One interpretation of this can be found on San Giorgio Maggiore Island, where the pavilion entitled Vatican Chapels, commissioned by Cardinal Gianfranco Ravasi, offers a peaceful reprieve from the Giardini throngs, with 10 small chapels erected amongst quiet woodland. Here, you feel miles away from the steady hum of the city, but the architecture is no less inspiring: Ravasi handpicked 10 architects from around the world to create the chapels. The brief stressed ‘modesty and simplicity’ and the results, from humble stone chapels to timber pavilions swirled in climbing Jasmine, makes a visit to the island essential.
With the focus on the exploration of space, some architecture veterans have honed in on the interaction between the old and the new, and how to build cities for the future. The Rolex Mentor and Protégé Arts Initiative, which launched in 2002 and pairs established arts leaders with up-and-coming talent, announced Ghanaian-British architect Sir David Adjaye and his protégé Mariam Kamara from Niger as the 2018-2019 mentoring pair in architecture. Following on from the successful pairing of British architect Sir David Chipperfield with Swiss architect Simon Kretz, Adjaye and Kamara unveiled their plans to create a public space in Niamey, the capital of Niger. Adjaye, one of the leading architects of his generation, says the pair is passionate about creating spaces that help shape the future of new African cities.
“My thinking is, what is the nature of the city and how does it work? Is there a universality in the notion of a city?” says Adjaye, when we meet in the Rolex Lounge to discuss his mentorship with Kamara.
“There’s a fundamental conceit in cities in that they deny place – they scrape the ground, put tarmac down and remove the context. Cities are, of course, all about technology, but they’re also dwelling places for people. A city is more than just habitation and protection and solace; it’s also the provider of a sense of fulfilment. The city is the mechanism that creates a framework for you to live your life. If it’s just a machine, it’s soulless. What we want to do is help people to feel like citizens of their city.”
Cities have also been a focal point for Sir David Chipperfield and Simon Kretz. Wrapping up their mentorship with a substantial case study, published as a book titled On Planning – A Thought Experiment, the pair spoke at the Rolex Pavilion about the challenges faced in developing today’s cities, and the planning processes that impact on urban landscapes.

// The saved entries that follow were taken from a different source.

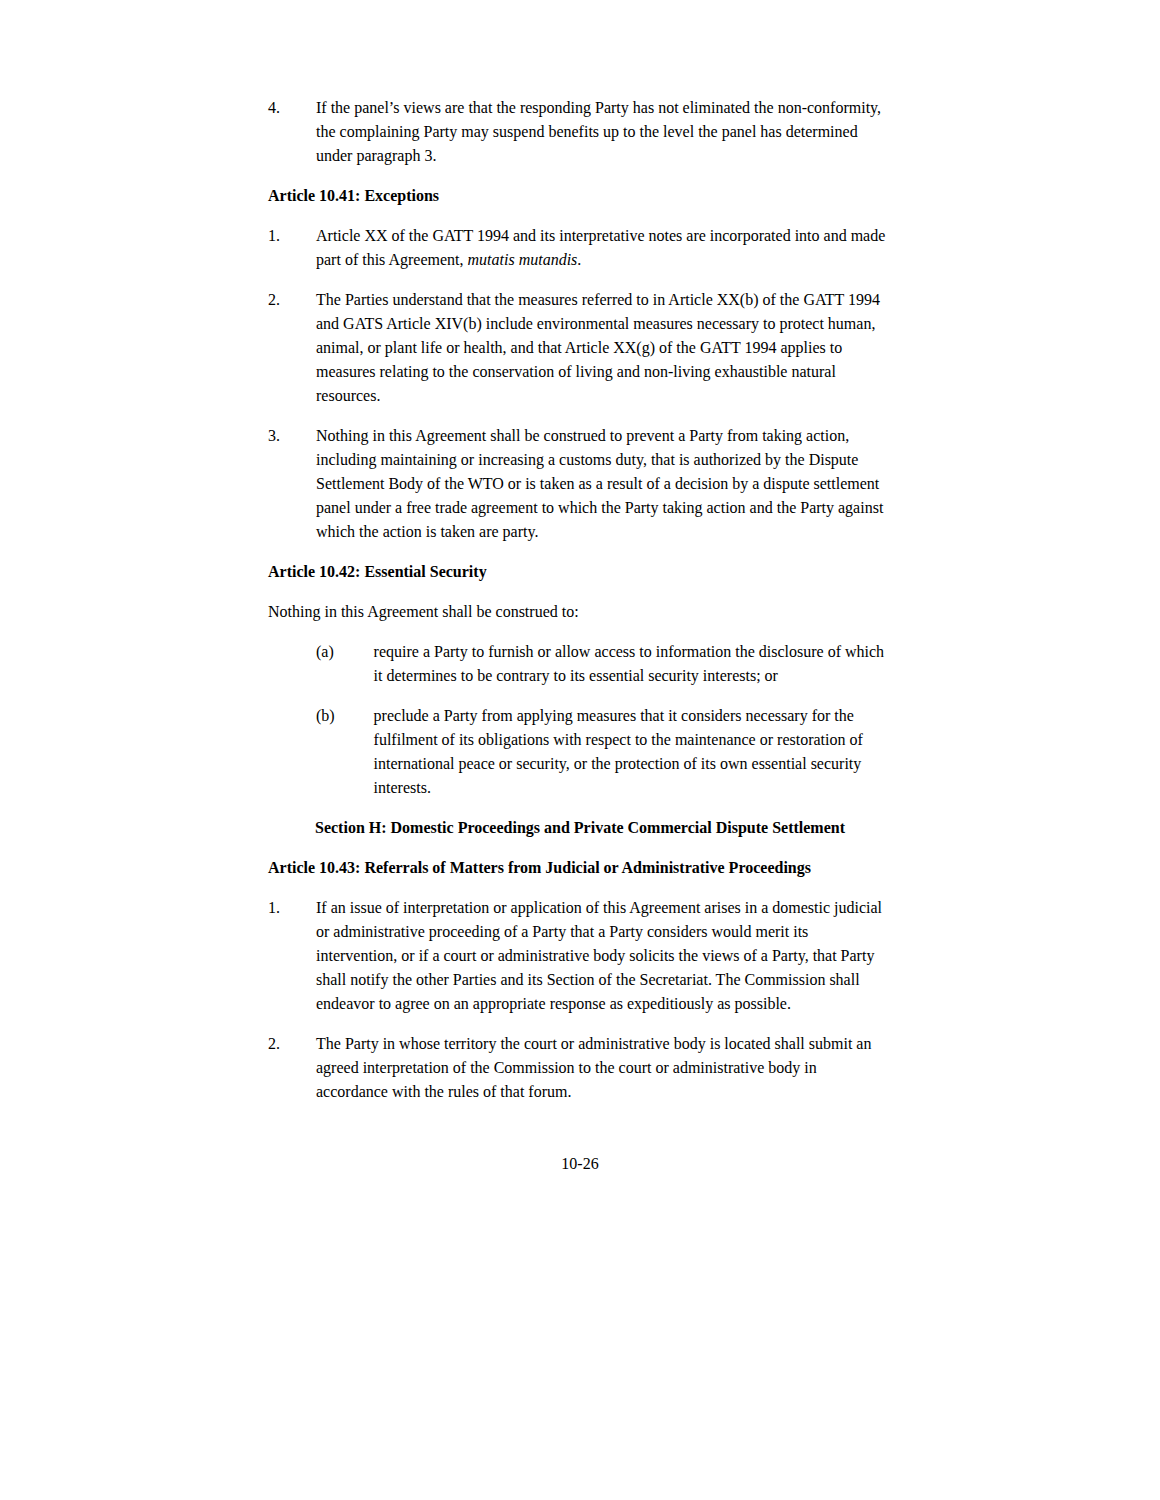4.
If the panel’s views are that the responding Party has not eliminated the non-conformity, the complaining Party may suspend benefits up to the level the panel has determined under paragraph 3.
Article 10.41: Exceptions
1.
Article XX of the GATT 1994 and its interpretative notes are incorporated into and made part of this Agreement, mutatis mutandis.
2.
The Parties understand that the measures referred to in Article XX(b) of the GATT 1994 and GATS Article XIV(b) include environmental measures necessary to protect human, animal, or plant life or health, and that Article XX(g) of the GATT 1994 applies to measures relating to the conservation of living and non-living exhaustible natural resources.
3.
Nothing in this Agreement shall be construed to prevent a Party from taking action, including maintaining or increasing a customs duty, that is authorized by the Dispute Settlement Body of the WTO or is taken as a result of a decision by a dispute settlement panel under a free trade agreement to which the Party taking action and the Party against which the action is taken are party.
Article 10.42: Essential Security
Nothing in this Agreement shall be construed to:
(a)
require a Party to furnish or allow access to information the disclosure of which it determines to be contrary to its essential security interests; or
(b)
preclude a Party from applying measures that it considers necessary for the fulfilment of its obligations with respect to the maintenance or restoration of international peace or security, or the protection of its own essential security interests.
Section H: Domestic Proceedings and Private Commercial Dispute Settlement
Article 10.43: Referrals of Matters from Judicial or Administrative Proceedings
1.
If an issue of interpretation or application of this Agreement arises in a domestic judicial or administrative proceeding of a Party that a Party considers would merit its intervention, or if a court or administrative body solicits the views of a Party, that Party shall notify the other Parties and its Section of the Secretariat. The Commission shall endeavor to agree on an appropriate response as expeditiously as possible.
2.
The Party in whose territory the court or administrative body is located shall submit an agreed interpretation of the Commission to the court or administrative body in accordance with the rules of that forum.
10-26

“The reason we love cities so much is because they reflect our evolution,” says Chipperfield. “If we asked people to describe their ideal city, there’s a strong consensus about what that would look like. You would have nice streets, the buildings wouldn’t be too high, you’d have lots of trees, it would be a typical idea of urban density.”
It wouldn’t, he says, look like the built up, high rise city of London.
“So we carry in our minds places like Venice, or Vienna, or Paris, because we enjoy what the city looks like. But even though this is in our minds, we can’t build it anymore. In London especially, we are not building this, because we don’t know how to restrict investment in the right direction.”
The book is essentially a proposal for how to do things better, says Chipperfield. “We just wanted to illuminate. If we’re not careful, architects become the decorators of decisions that have already been made. And that’s a planning issue.”
And with that, on another perfect evening in Venice, we head out to explore a city we’re all holding in our minds.